Let’s begin with a fundamental truth about being human: Our experiences in life stay with us and shape who we are. Our pasts aren’t magically erased when we meet a new partner; we all show up on Day One of an adult relationship with our own histories, ways of relating, ideas about ourselves and others, insecurities, pain, and losses. It’s unrealistic to expect a new partner to be a clean slate, especially with regard to significant relationships from the past. This means that if you’re going to have a strong relationship with your boyfriend, you’ll need to get acquainted with his losses.


Of course, no one is talking about a magical eraser. The boyfriend has chosen to keep the diamond ring around, and to keep it in Sara’s basement.

But, Gottlieb continues, Sara ought to be letting her boyfriend feel his feelings and to have his feelings… and whatever. Trust me, if she sprays him with essence of girltalk, she will alienate him. He will shut up and shut down.

The conversation you need to have will be made harder if your boyfriend has gotten the sense (and based on your letter, I imagine he has) that this is less a discussion that allows room for his messy feelings and more a means to get him to stop having the feelings he’s having. There’s a big difference between Tell me more about the pain of that relationship so I can understand you better and feel closer to you—this will make it easier for me to not take so personally your wanting to keep the ring (process) and Let’s talk about how we can work together to make any trace or memory of this woman disappear, specifically by selling the ring (content). (By the way, this is also a common dynamic when a person whose spouse died begins dating a new partner. Sometimes the new partner feels threatened by the pieces of the past, while the other person has a deep need to preserve them in daily life.)

Moreover, it’s still about emotion and care and concern and compassion:

To talk on a process level, you’ll want to focus not on determining what’s “fair” but on sharing your more tender emotions and treating the other person’s with the utmost compassion and care. Instead of asking your boyfriend to sell the ring, you can share with him what it means for you that he’s kept it (maybe: that you believe he wishes he were still with his ex, or that his feelings for her are deeper than his feelings for you), and how you feel when he shuts down conversations about it (maybe: lonely or unimportant).
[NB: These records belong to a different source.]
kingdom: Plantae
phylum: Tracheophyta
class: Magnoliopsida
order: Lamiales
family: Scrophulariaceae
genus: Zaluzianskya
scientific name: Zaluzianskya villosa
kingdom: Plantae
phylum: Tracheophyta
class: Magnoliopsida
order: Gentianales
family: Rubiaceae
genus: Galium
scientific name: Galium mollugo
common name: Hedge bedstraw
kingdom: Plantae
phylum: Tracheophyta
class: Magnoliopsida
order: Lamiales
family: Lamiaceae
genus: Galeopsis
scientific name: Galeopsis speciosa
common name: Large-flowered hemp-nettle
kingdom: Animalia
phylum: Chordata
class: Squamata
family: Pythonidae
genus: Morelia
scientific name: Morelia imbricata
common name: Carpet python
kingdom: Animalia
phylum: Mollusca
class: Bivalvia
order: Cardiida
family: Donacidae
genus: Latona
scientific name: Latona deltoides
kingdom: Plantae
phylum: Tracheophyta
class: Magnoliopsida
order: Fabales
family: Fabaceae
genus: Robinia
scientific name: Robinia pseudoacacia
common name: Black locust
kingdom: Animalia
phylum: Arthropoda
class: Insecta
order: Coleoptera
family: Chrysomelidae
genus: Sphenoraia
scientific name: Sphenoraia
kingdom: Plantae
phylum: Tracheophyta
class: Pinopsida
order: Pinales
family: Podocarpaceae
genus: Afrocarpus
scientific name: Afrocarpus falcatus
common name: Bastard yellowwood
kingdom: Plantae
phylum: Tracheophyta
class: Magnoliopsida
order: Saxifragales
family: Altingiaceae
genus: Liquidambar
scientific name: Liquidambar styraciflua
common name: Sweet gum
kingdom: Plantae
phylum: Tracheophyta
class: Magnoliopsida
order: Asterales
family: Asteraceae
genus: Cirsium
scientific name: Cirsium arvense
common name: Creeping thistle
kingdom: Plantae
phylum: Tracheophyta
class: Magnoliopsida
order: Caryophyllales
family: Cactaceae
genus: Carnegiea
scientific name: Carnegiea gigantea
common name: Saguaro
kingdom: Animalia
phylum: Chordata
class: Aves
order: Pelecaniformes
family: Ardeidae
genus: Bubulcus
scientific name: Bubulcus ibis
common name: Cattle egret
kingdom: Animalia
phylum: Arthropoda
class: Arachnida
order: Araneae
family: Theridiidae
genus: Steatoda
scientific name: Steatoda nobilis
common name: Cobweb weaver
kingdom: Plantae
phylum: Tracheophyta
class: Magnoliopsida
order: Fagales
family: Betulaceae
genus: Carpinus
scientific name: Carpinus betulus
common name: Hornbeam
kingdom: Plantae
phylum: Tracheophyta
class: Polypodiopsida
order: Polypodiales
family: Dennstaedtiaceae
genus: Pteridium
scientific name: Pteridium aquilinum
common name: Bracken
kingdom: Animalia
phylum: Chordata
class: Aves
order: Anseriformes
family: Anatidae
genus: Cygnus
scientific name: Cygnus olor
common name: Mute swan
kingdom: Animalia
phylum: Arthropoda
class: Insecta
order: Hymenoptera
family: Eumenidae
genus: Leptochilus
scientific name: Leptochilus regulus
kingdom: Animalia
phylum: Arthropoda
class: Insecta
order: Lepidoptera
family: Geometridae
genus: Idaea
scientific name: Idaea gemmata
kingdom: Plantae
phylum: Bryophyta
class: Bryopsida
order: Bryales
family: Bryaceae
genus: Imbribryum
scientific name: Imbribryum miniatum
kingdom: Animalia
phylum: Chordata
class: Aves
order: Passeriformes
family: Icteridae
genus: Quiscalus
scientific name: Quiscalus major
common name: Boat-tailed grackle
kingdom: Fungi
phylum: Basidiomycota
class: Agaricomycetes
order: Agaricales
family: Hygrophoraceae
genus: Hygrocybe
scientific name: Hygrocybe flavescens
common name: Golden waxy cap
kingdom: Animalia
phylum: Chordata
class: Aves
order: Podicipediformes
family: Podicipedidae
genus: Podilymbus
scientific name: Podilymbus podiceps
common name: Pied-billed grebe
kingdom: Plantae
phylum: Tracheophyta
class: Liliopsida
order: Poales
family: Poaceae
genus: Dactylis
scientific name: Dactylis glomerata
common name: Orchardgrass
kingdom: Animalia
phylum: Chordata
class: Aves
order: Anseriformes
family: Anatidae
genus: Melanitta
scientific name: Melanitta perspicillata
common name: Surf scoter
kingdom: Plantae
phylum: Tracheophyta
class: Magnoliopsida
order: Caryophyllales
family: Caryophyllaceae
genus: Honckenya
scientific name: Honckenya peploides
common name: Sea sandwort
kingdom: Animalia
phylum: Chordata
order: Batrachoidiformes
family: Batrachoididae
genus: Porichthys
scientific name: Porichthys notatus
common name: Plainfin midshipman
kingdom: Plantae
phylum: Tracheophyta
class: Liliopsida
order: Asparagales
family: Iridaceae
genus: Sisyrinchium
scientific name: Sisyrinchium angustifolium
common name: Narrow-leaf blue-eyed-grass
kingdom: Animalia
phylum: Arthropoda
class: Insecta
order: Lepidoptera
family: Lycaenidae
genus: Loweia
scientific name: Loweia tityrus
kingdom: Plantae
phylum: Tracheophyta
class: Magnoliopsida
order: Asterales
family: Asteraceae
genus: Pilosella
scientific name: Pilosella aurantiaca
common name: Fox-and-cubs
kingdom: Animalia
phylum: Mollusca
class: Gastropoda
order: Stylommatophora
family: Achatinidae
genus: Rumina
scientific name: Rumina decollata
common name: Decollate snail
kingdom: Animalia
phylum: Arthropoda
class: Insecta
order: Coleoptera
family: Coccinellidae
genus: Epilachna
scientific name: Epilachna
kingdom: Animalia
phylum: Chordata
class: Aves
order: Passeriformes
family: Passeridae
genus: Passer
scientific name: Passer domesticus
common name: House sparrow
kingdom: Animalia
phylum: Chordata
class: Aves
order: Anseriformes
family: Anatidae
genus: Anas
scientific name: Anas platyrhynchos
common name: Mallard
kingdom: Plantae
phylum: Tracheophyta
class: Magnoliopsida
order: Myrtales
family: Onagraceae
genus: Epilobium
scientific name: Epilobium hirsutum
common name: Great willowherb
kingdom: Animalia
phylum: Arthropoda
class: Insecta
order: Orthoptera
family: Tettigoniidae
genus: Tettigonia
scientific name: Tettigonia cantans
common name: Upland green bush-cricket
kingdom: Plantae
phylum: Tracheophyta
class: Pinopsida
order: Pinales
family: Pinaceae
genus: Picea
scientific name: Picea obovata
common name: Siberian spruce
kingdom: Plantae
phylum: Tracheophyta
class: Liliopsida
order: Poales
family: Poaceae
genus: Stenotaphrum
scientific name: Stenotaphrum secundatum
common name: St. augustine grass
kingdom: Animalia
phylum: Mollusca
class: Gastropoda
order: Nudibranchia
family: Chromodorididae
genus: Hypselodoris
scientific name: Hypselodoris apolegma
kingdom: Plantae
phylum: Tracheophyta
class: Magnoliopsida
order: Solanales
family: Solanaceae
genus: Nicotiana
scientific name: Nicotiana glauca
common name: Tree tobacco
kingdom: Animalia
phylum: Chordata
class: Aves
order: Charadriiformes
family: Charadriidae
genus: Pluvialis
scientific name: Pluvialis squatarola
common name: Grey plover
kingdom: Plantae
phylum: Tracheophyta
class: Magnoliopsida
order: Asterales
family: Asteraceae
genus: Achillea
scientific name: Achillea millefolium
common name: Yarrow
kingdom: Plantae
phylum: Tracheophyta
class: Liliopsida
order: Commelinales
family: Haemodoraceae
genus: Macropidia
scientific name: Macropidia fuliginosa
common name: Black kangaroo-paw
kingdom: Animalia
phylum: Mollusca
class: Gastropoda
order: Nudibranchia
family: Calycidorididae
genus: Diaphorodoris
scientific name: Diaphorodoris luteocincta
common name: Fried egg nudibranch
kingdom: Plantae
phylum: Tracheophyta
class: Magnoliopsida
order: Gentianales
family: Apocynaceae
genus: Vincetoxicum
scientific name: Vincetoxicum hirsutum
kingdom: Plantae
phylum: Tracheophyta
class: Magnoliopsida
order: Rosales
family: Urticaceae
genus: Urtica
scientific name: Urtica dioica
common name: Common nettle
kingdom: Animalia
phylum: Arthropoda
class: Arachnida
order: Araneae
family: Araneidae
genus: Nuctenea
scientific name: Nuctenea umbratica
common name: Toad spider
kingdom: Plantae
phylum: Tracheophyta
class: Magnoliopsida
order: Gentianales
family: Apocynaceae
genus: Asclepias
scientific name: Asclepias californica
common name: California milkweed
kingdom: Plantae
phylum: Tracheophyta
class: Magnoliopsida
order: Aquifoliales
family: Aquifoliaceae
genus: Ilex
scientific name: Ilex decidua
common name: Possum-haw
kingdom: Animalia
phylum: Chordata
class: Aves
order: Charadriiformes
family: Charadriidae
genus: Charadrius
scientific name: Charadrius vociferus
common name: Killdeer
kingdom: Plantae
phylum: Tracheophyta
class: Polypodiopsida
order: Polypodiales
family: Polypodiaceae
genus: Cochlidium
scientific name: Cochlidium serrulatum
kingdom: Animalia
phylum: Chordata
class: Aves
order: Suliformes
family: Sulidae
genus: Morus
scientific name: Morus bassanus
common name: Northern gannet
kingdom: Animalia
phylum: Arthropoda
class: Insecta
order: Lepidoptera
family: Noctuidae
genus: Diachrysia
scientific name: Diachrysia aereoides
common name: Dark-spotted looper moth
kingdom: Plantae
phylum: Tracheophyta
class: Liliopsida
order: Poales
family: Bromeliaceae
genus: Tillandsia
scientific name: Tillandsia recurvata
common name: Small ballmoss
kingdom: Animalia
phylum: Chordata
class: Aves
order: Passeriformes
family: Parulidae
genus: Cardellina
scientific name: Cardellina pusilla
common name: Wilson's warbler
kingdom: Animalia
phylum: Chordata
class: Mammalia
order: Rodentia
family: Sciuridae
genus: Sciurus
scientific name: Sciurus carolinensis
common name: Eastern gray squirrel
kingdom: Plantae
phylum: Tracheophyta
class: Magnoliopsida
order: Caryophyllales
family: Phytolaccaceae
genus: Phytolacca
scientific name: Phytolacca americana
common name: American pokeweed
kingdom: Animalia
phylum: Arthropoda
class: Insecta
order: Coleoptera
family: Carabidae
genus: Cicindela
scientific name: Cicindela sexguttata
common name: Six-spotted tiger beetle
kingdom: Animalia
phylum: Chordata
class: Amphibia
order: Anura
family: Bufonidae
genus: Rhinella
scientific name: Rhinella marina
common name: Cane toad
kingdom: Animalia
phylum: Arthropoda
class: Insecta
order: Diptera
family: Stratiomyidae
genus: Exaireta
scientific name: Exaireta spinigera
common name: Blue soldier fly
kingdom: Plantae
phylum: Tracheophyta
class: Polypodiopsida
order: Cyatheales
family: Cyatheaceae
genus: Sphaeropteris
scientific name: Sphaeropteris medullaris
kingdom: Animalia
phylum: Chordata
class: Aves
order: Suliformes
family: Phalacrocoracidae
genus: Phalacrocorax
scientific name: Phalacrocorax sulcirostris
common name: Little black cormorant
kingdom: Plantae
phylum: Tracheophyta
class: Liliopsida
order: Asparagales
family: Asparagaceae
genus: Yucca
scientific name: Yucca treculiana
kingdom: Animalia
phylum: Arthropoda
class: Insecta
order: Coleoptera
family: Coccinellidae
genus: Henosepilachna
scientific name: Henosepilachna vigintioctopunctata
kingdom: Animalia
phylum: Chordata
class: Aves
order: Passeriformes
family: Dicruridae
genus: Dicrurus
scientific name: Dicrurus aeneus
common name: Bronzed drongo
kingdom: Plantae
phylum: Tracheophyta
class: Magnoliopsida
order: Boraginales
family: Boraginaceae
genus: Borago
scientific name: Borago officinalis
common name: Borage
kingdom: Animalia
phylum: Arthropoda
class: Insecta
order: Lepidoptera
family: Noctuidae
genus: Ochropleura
In turn, perhaps he can share with you what the ring means to him (maybe: a tangible memento of an important chapter of his life, in the way that many people save photos from past relationships rather than deleting them from their archives), and how he feels when you try to engage him in these conversations (maybe: pressured, attacked).

Again, it’s about his unresolved feelings.

He may find your questions to be intrusive, judgmental, or controlling. If so, you’ll want to get curious together about how much of his avoidance of this topic is about your approach in the present; or about a familiar feeling from his past—perhaps an old experience of getting the message that his feelings were “wrong” or unacceptable—or about his unresolved feelings about the breakup that he’s not willing to look at because he fears that if he gives them any air time, he’ll become sad and overwhelmed. Maybe he believes that he can keep them in a box (an emotional box represented by the ring box) and has taken great care not to open the lid, because he’s afraid of what might come out.

As for a more constructive approach, Sara should tell him that she will not marry him if he cannot explain why he clings to the old ring. And she might even put an end to the relationship, because whatever he is hiding might well be worse than she or Gottieb imagines. The man should explain what happened, not feel his feelings or wallow in emotions. 

In the meantime, Sara might also do a Google search to see whether the old girlfriend has an order of protection against him. 

Otherwise, she should check out the portrait in the attic.